= Task brief =
Only one stretch of the records below is wanted: the lines from the one holding "junto a poemas inéditos." through the one holding "giro de Otero hacia la poesía". Return it exactly, both ends included.
━━━━━ Material for this task
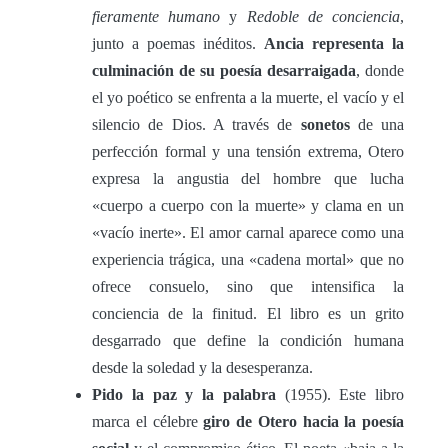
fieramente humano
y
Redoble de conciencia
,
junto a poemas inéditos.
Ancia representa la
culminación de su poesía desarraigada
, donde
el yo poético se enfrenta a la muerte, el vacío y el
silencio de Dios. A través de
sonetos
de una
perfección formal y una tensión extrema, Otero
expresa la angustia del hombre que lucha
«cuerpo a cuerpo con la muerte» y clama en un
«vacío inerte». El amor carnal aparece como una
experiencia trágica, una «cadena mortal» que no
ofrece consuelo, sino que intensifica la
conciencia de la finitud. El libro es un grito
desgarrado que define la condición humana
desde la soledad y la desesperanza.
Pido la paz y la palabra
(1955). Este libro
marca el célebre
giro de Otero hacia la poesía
━━━━━━━━━━
━━━━━ Material for this task
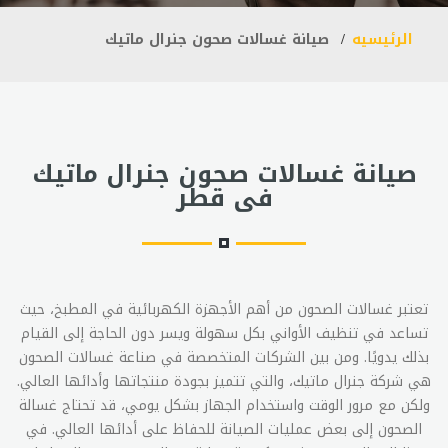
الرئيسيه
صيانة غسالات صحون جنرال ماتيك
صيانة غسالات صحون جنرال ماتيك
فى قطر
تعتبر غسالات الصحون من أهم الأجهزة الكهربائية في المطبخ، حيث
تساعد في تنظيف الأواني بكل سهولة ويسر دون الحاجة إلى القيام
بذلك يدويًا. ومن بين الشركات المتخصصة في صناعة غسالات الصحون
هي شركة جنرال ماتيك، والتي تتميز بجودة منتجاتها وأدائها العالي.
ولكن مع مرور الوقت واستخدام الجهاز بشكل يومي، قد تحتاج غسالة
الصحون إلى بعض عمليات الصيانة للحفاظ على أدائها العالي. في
━━━━━━━━━━
= Exercise solution =
junto a poemas inéditos.
Ancia representa la
culminación de su poesía desarraigada
, donde
el yo poético se enfrenta a la muerte, el vacío y el
silencio de Dios. A través de
sonetos
de una
perfección formal y una tensión extrema, Otero
expresa la angustia del hombre que lucha
«cuerpo a cuerpo con la muerte» y clama en un
«vacío inerte». El amor carnal aparece como una
experiencia trágica, una «cadena mortal» que no
ofrece consuelo, sino que intensifica la
conciencia de la finitud. El libro es un grito
desgarrado que define la condición humana
desde la soledad y la desesperanza.
Pido la paz y la palabra
(1955). Este libro
marca el célebre
giro de Otero hacia la poesía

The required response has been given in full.